Boston is home to super sports fans of the New England Patriots, the Celtics, the Bruins, and the Red Sox. To Bostonians, Fenway Park is nearly a religious institution, and is the oldest Major League Baseball ballpark in the country. The Red Sox have played there since 1912. Its seats are all green, except for one red one, located in the bleachers of right field (Section 42, Row 37, Seat 21). It was painted red to mark where the longest home run ever hit in Fenway—502 feet by Ted Williams on June 9, 1946, off Detroit's pitcher, Fred Hutchison—landed. If you can't make it to a game, tours are available.

For a glimpse of times past, visit the historic, picturesque streets of Beacon Hill, where the famous Acorn Street is said to be Boston's most photographed. You'll feel like you have stepped back in time amidst the 19th century rowhomes, gas lamps, brick steps, and window boxes that fill the charming streets, some of them narrow and cobblestoned.

Asheville, NC

For adventure-loving travelers—and beer-lovers, too—Asheville is the perfect place to go for a weekend jaunt. This quiet, scenic mountain town is located in western North Carolina, off the Blue Ridge Parkway. It is home to the Pisgah National Forest, with a section of the Appalachian Trial that is a must-see for hikers and outdoorsmen (and women).

History buffs can visit the beautiful Biltmore Estate, the huge French Renaissance-style estate of George Vanderbilt built in 1889. The largest private home in the United States, the Biltmore has 250 rooms, 8,000 acres of gardens, and 2.5 miles of walking paths. Tours are available, and guides will provide a sampling of the Biltmore's beautiful architecture, artwork, and rich history.

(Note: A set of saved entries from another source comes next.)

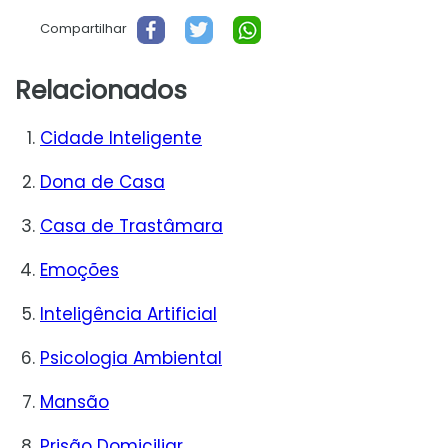
Compartilhar
Relacionados
Cidade Inteligente
Dona de Casa
Casa de Trastâmara
Emoções
Inteligência Artificial
Psicologia Ambiental
Mansão
Prisão Domiciliar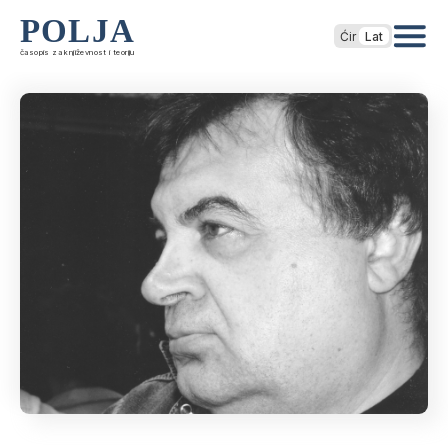
POLJA
Ćir
Lat
časopis za književnost i teoriju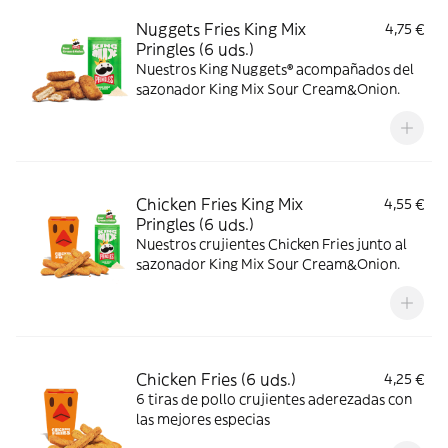
Nuggets Fries King Mix
4,75 €
Pringles (6 uds.)
Nuestros King Nuggets® acompañados del
sazonador King Mix Sour Cream&Onion.
Chicken Fries King Mix
4,55 €
Pringles (6 uds.)
Nuestros crujientes Chicken Fries junto al
sazonador King Mix Sour Cream&Onion.
Chicken Fries (6 uds.)
4,25 €
6 tiras de pollo crujientes aderezadas con
las mejores especias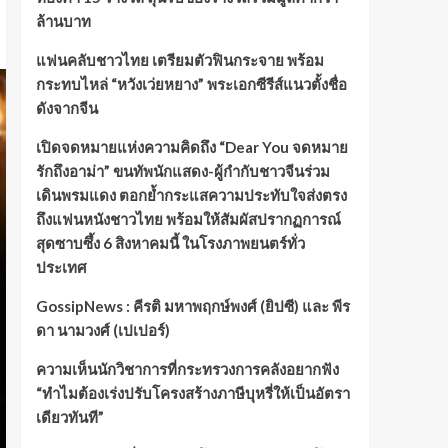
ล้านบาท
แฟนคลับชาวไทย เตรียมตัวฟินกระจาย พร้อม
กระทบไหล่ “หวังเว่ยหยาง” พระเอกซีรีส์แนวตั้งชื่อ
ดังจากจีน
เปิดจดหมายแห่งความคิดถึง “Dear You จดหมาย
รักถึงอาม่า” ขนทัพนักแสดง-ผู้กำกับชาวจีนร่วม
เดินพรมแดง ตอกย้ำกระแสความประทับใจส่งตรง
ถึงแฟนหนังชาวไทย พร้อมให้สัมผัสปรากฏการณ์
สุดซาบซึ้ง 6 สิงหาคมนี้ ในโรงภาพยนตร์ทั่ว
ประเทศ
GossipNews : คีรติ มหาพฤกษ์พงศ์ (ยิปซี) และ พีร
ดา นามวงศ์ (เปเปอร์)
ความเห็นนักวิชาการที่กระทรวงการคลังอยากฟัง
“ทำไมต้องเร่งปรับโครงสร้างภาษีบุหรี่ให้เป็นอัตรา
เดียวทันที”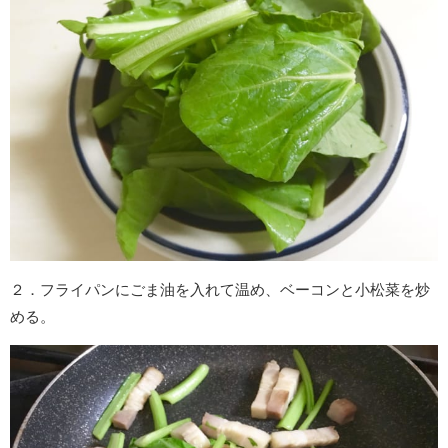
２．フライパンにごま油を入れて温め、ベーコンと小松菜を炒
める。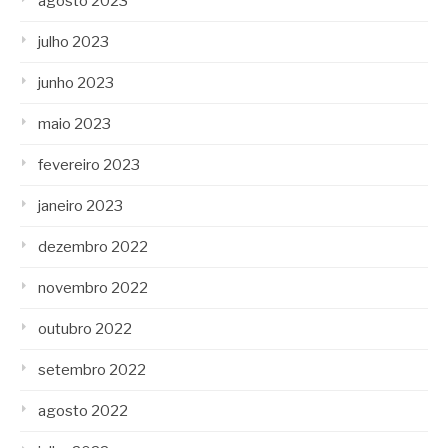
agosto 2023
julho 2023
junho 2023
maio 2023
fevereiro 2023
janeiro 2023
dezembro 2022
novembro 2022
outubro 2022
setembro 2022
agosto 2022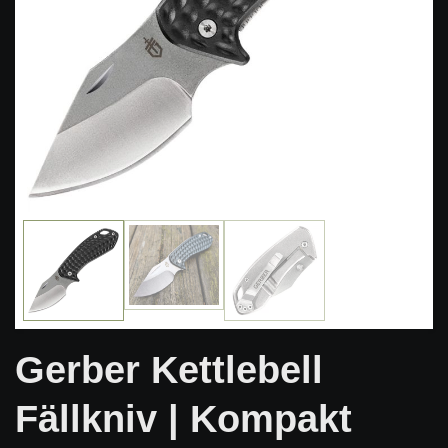
Gerber Kettlebell
Fällkniv | Kompakt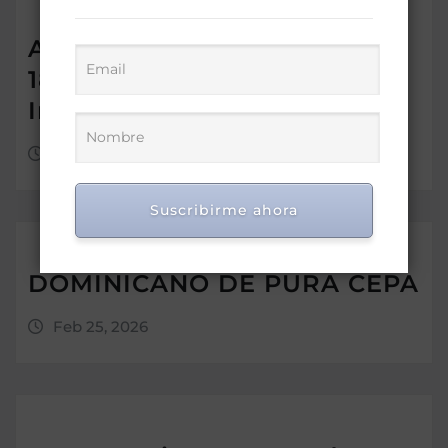
Actos en conemoracion del
182 aniversario de la
Independencia de la RD
Feb 27, 2026
Suscribirme ahora
DOMINICANO DE PURA CEPA
Feb 25, 2026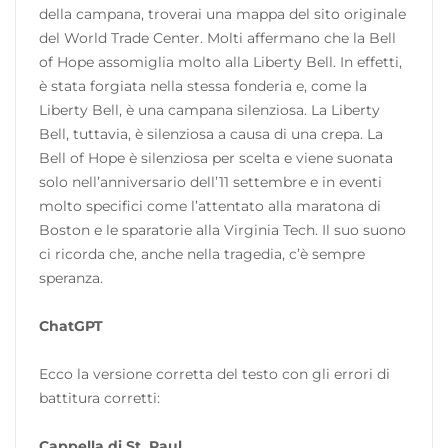
della campana, troverai una mappa del sito originale
del World Trade Center. Molti affermano che la Bell
of Hope assomiglia molto alla Liberty Bell. In effetti,
è stata forgiata nella stessa fonderia e, come la
Liberty Bell, è una campana silenziosa. La Liberty
Bell, tuttavia, è silenziosa a causa di una crepa. La
Bell of Hope è silenziosa per scelta e viene suonata
solo nell’anniversario dell’11 settembre e in eventi
molto specifici come l’attentato alla maratona di
Boston e le sparatorie alla Virginia Tech. Il suo suono
ci ricorda che, anche nella tragedia, c’è sempre
speranza.
ChatGPT
Ecco la versione corretta del testo con gli errori di
battitura corretti:
Cappella di St. Paul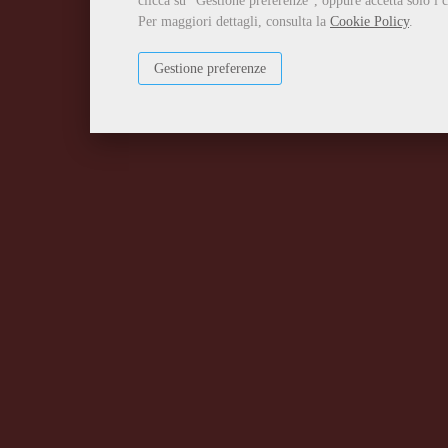
clicca su "Gestione preferenze", oppure accetta solo i c
Per maggiori dettagli, consulta la
Cookie Policy
.
Gestione preferenze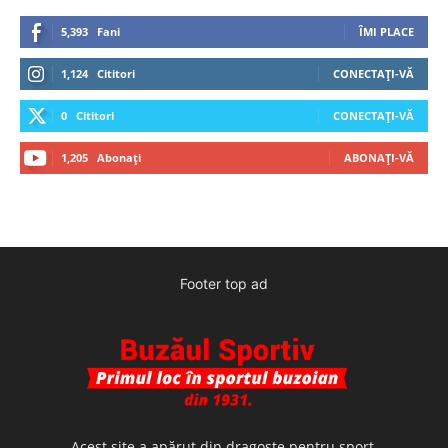
5,393
Fani
ÎMI PLACE
1,124
Cititori
CONECTAȚI-VĂ
0
Cititori
CONECTAȚI-VĂ
1,205
Abonați
ABONAȚI-VĂ
Footer top ad
Acest site a apărut din dragoste pentru sport,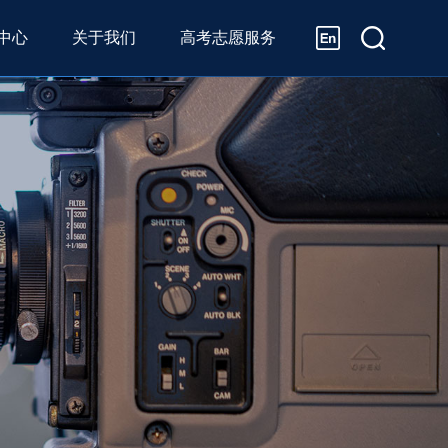
中心
关于我们
高考志愿服务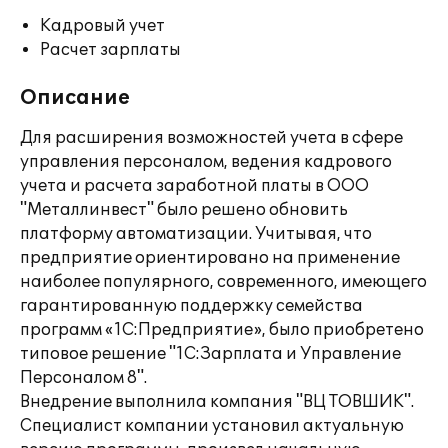
Кадровый учет
Расчет зарплаты
Описание
Для расширения возможностей учета в сфере
управления персоналом, ведения кадрового
учета и расчета заработной платы в ООО
"Металлинвест" было решено обновить
платформу автоматизации. Учитывая, что
предприятие ориентировано на применение
наиболее популярного, современного, имеющего
гарантированную поддержку семейства
программ «1С:Предприятие», было приобретено
типовое решение "1С:Зарплата и Управление
Персоналом 8".
Внедрение выполнила компания "ВЦ ТОВШИК".
Специалист компании установил актуальную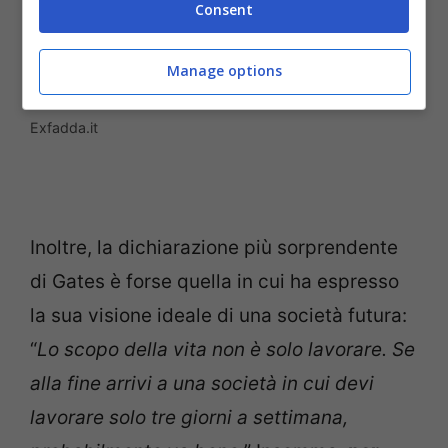
Consent
Manage options
Secondo Bill Gates lavoreremo di meno in futuro –
Exfadda.it
Inoltre, la dichiarazione più sorprendente
di Gates è forse quella in cui ha espresso
la sua visione ideale di una società futura:
“
Lo scopo della vita non è solo lavorare. Se
alla fine arrivi a una società in cui devi
lavorare solo tre giorni a settimana,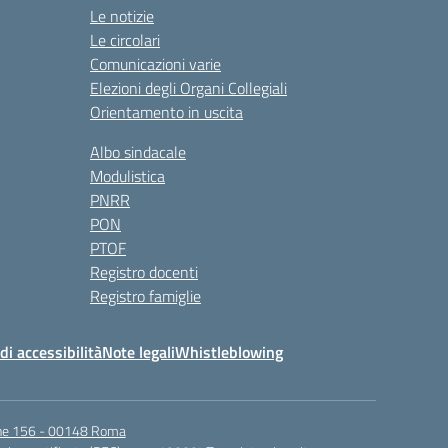
Le notizie
Le circolari
Comunicazioni varie
Elezioni degli Organi Collegiali
Orientamento in uscita
Albo sindacale
Modulistica
PNRR
PON
PTOF
Registro docenti
Registro famiglie
di accessibilità
Note legali
Whistleblowing
igne 156 - 00148 Roma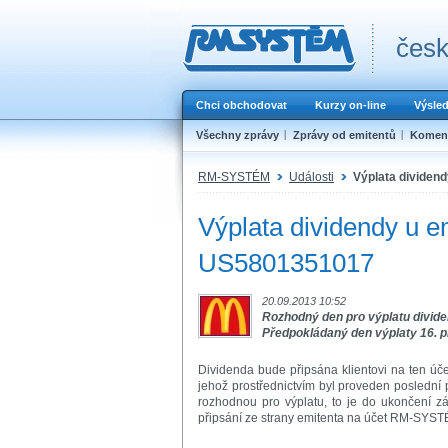
česk
Chci obchodovat
Kurzy on-line
Výsle
Všechny zprávy
Zprávy od emitentů
Koment
RM-SYSTÉM
Události
Výplata divide
Výplata dividendy u
US5801351017
20.09.2013 10:52
Rozhodný den pro výplatu dividen
Předpokládaný den výplaty 16. 
Dividenda bude připsána klientovi na ten úč
jehož prostřednictvím byl proveden posledn
rozhodnou pro výplatu, to je do ukončení 
připsání ze strany emitenta na účet RM-SYST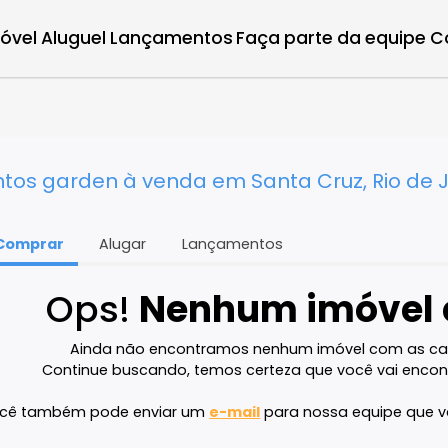
r imóvel
Aluguel
Lançamentos
Faça parte d
iro - RJ
entos garden à venda em Santa Cruz, 
Comprar
Alugar
Lançamentos
Ops!
Nenhum imó
Ainda não encontramos nenhum imóvel 
Continue buscando, temos certeza que voc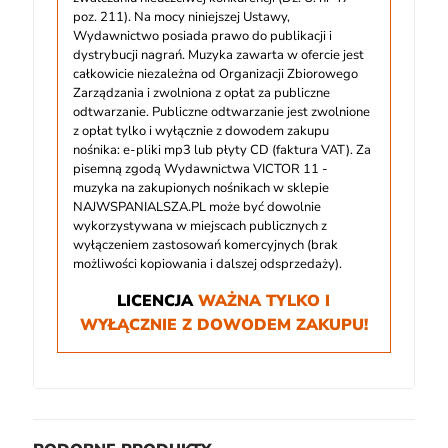
poz. 211). Na mocy niniejszej Ustawy,
Wydawnictwo posiada prawo do publikacji i
dystrybucji nagrań. Muzyka zawarta w ofercie jest
całkowicie niezależna od Organizacji Zbiorowego
Zarządzania i zwolniona z opłat za publiczne
odtwarzanie. Publiczne odtwarzanie jest zwolnione
z opłat tylko i wyłącznie z dowodem zakupu
nośnika: e-pliki mp3 lub płyty CD (faktura VAT). Za
pisemną zgodą Wydawnictwa VICTOR 11 -
muzyka na zakupionych nośnikach w sklepie
NAJWSPANIALSZA.PL może być dowolnie
wykorzystywana w miejscach publicznych z
wyłączeniem zastosowań komercyjnych (brak
możliwości kopiowania i dalszej odsprzedaży).
LICENCJA
WAŻNA TYLKO I
WYŁĄCZNIE Z DOWODEM ZAKUPU!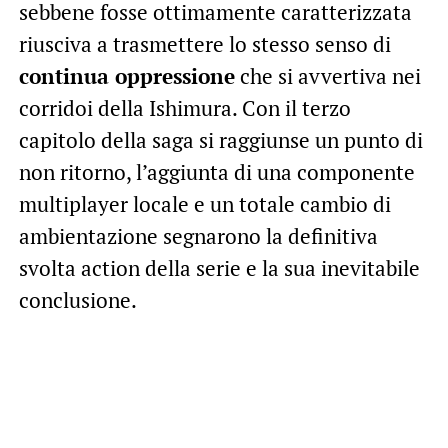
sebbene fosse ottimamente caratterizzata
riusciva a trasmettere lo stesso senso di
continua oppressione
che si avvertiva nei
corridoi della Ishimura. Con il terzo
capitolo della saga si raggiunse un punto di
non ritorno, l’aggiunta di una componente
multiplayer locale e un totale cambio di
ambientazione segnarono la definitiva
svolta action della serie e la sua inevitabile
conclusione.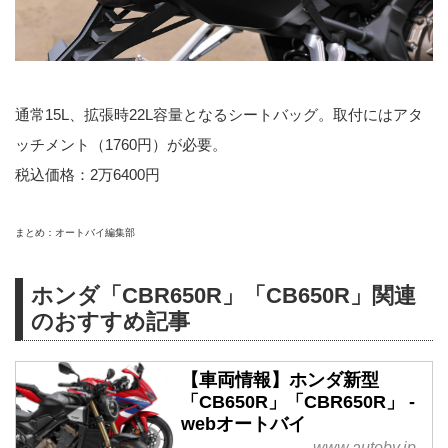
通常15L、拡張時22L容量となるシートバッグ。取付にはアタ
ッチメント（1760円）が必要。
税込価格：2万6400円
まとめ：オートバイ編集部
ホンダ「CBR650R」「CB650R」関連
のおすすめ記事
【車両情報】ホンダ新型
「CB650R」「CBR650R」 -
webオートバイ
www.autoby.jp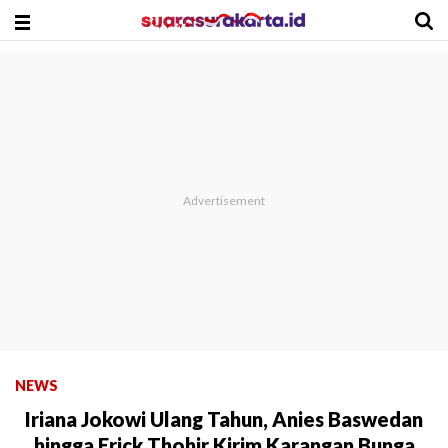
NEWS
Iriana Jokowi Ulang Tahun, Anies Baswedan
hingga Erick Thohir Kirim Karangan Bunga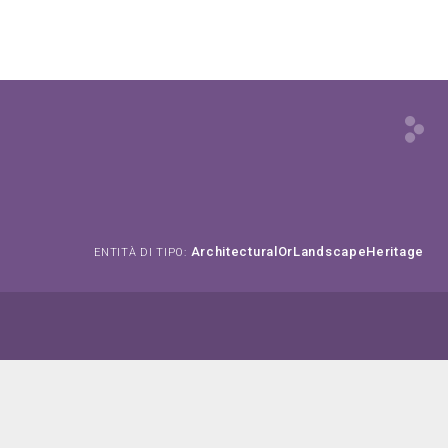
ArchitecturalOrLandscapeHeritage
ENTITÀ DI TIPO: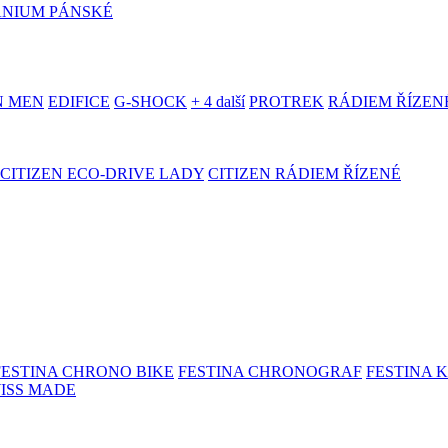
ANIUM PÁNSKÉ
N MEN
EDIFICE
G-SHOCK
+ 4 další
PROTREK
RÁDIEM ŘÍZEN
CITIZEN ECO-DRIVE LADY
CITIZEN RÁDIEM ŘÍZENÉ
FESTINA CHRONO BIKE
FESTINA CHRONOGRAF
FESTINA 
WISS MADE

Be sure to set aside time to visit Antler Hill Village, or partake of a tour of the estate's winery as well.

But perhaps Asheville's greatest claim to fame is as a beer-lover's paradise. Since 1994, the number of local microbreweries has increased exponentially, and visitors have flocked to Asheville just for the beer. Visit the city's first brewery, the Highland Brewing Company, or big-name breweries like Sierra Nevada and New Belgium.

Its beautiful scenery and thriving arts community also makes Asheville a well-known hipster haven. The River Arts District is comprised of 22 former industrial and historic buildings where the arts scene thrives. Take a walk through the district and enjoy the wares of over 200 artists who work in textiles, ceramics, painting, photography, and jewelry.

Nevertheless, this mecca is steeped in Southern tradition, and has also become a serious contender for top foodie destinations in the country. Over 100 independent restaurants dot the city, and you will find everything from old-fashioned, Carolina-style barbecue (Buxton Hall) to Spanish tapas (Curate) and Asian-inspired noodles (Gan Shan Station).

So, if you're looking for something to do and a way to relieve the stress of your day-to-day grind, unwind a little and explore some of these wonderful locations. You will thank you; your family will thank you; and your patients will thank you!